1773年(モーツァルト17歳!)10月5日の日付を持つこの曲は、第40番と同様の調性であることから「小ト短調」交響曲とも呼ばれるが、第29番イ長調K201(K186a)とともに若きモーツァルトの大傑作であることは疑いない。
カラヤンはこの曲を演奏会で採り上げることも、また録音することもなかったが、もし実現したらどのような演奏になっていただろうか?といつも思う。
LP時代からの私の愛聴盤はケルテス=ウィーン・フィル盤だった。今回、久しぶりにケルテス盤および1950~1970年代の録音を聴き直してみた。
●ワルター=ウィーン・フィル(SONY/1956)
1956年7月26日ザルツブルク祝祭劇場でのライブ。
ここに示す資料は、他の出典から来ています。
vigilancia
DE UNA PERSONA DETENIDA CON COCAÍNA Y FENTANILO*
貧弱な録音だが歴史的な意味合いは感じられる。ドラマティクな演奏とはこのようなことを言うのだろう。
第一楽章は異常に速く、フレーズを切り詰める箇所も少なくないが、突然テンポを緩めたり緩急の差は激しい。アンダンテは中庸のテンポで、ヴァイオリンの歌い方が素晴らしい。メヌエットは再び速めのテンポで駆け抜ける。そして終楽章、疾走するアレグロ、と思ったら35小節で突然ブレーキがかかり、のけぞりそうになる。その後は嵐のような展開部、そして、171小節で再びブレーキがかかり、コーダへ。しかし190小節のホルンの強奏に驚いて、あらためてスコアを見直すこととなった。

●ベーム=ベルリン・フィル(DG/1969)
オケは比較的小編成、乾いた音/録音で魅力に欠けるものの、オーボエは美しい(おそらくシュタインスだろう)。第一楽章は良く言えばしっかりした足取りだが、途中止まりそうになる。終楽章もゆっくり目のテンポ。それにしても、トリオの後半、G管ホルンをノンレガート(むしろスタッカートに近い)で吹かせるのは疑問。なお、ウィーン・フィルとの1978年の映像ではそのようなことはない。
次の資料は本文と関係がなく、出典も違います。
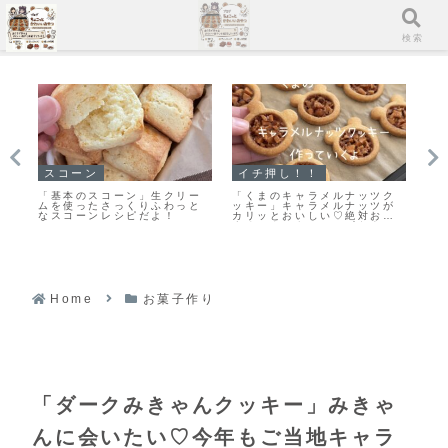
メニュー
検索
イチ押し！！
スコーン
ク
ク
「基本の型抜きクッキー生
【レシピ】リスドォルで作る
ま
が
地」簡単で扱いやすいプレー
スコーン♡やってみたらめち
栗
す
ンクッキー生地のレシピだ
ゃくちゃ美味しい♡お手軽ス
作
！
よ！
コーンレシピだよ！
Home
お菓子作り
「ダークみきゃんクッキー」みきゃ
んに会いたい♡今年もご当地キャラ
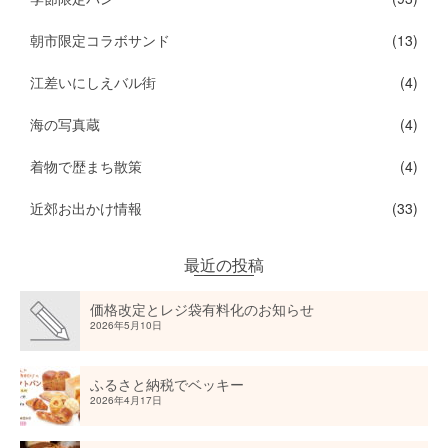
朝市限定コラボサンド
(13)
江差いにしえバル街
(4)
海の写真蔵
(4)
着物で歴まち散策
(4)
近郊お出かけ情報
(33)
最近の投稿
価格改定とレジ袋有料化のお知らせ
2026年5月10日
ふるさと納税でベッキー
2026年4月17日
https://www.youtube.com/watch?v=EcM6Np7bGJ4

●ブリテン=イギリス室内O(DECCA/1971)
この演奏もSTS盤(カップリングは29番)で繰り返し聴いたものの一つ。ケルテス盤とほぼ同時期の録音ながら、当時は同一レーベル/同一曲の録音も頻繁に行われていたということだろう。当盤のプロデューサはレイ・ミンシャル&ディヴィッド・ハーヴェイ、エンジニアはケネス・ウィルキンソン。
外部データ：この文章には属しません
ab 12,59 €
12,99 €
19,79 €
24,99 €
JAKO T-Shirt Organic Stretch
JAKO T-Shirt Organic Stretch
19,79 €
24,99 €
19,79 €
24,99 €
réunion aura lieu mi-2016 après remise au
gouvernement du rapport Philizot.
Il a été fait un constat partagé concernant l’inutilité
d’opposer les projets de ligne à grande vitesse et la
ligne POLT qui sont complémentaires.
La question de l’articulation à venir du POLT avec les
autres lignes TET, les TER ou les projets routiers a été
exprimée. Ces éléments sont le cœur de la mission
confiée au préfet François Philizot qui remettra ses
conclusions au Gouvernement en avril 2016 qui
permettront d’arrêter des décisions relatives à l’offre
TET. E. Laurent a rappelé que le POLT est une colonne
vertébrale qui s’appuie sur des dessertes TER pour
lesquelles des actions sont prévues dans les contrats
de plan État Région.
小編成ながらシンフォニックな響き。アンダンテも遅め、終楽章はテヌートに満たされた(?)歌い方。そして各楽章の構成/プロポーションの見事さは特筆に値する。が、管楽器の響きがイギリス的なのは仕方ない。なお、第一楽章の装飾音符(59、177小節から)を長く(八分音符として)演奏していたのは今回聴いた中では当演奏だけだった。

●ケルテス=ウィーン・フィル(DECCA/1972)
プロデューサ:クリストフ・レイバーン、エンジニア:ジェイムズ・ロック。
この頃のウィーン・フィルは、オーボエ、ホルンなどまだ往年の響きがしている。丁寧かつメリハリのきいた、かつ格調の高い演奏で好感が持てる。第二、三楽章は速めのテンポだが急ぎ過ぎることはない。終楽章はしっかりした足取りながら、第二主題との対比の美しさが見事。特に再現部で第二主題が短調で始まる151小節あたりからは感動的なものとなる。そしてコーダでの自然な減速と最後の2小節の終わらせ方は説得力を持って響く。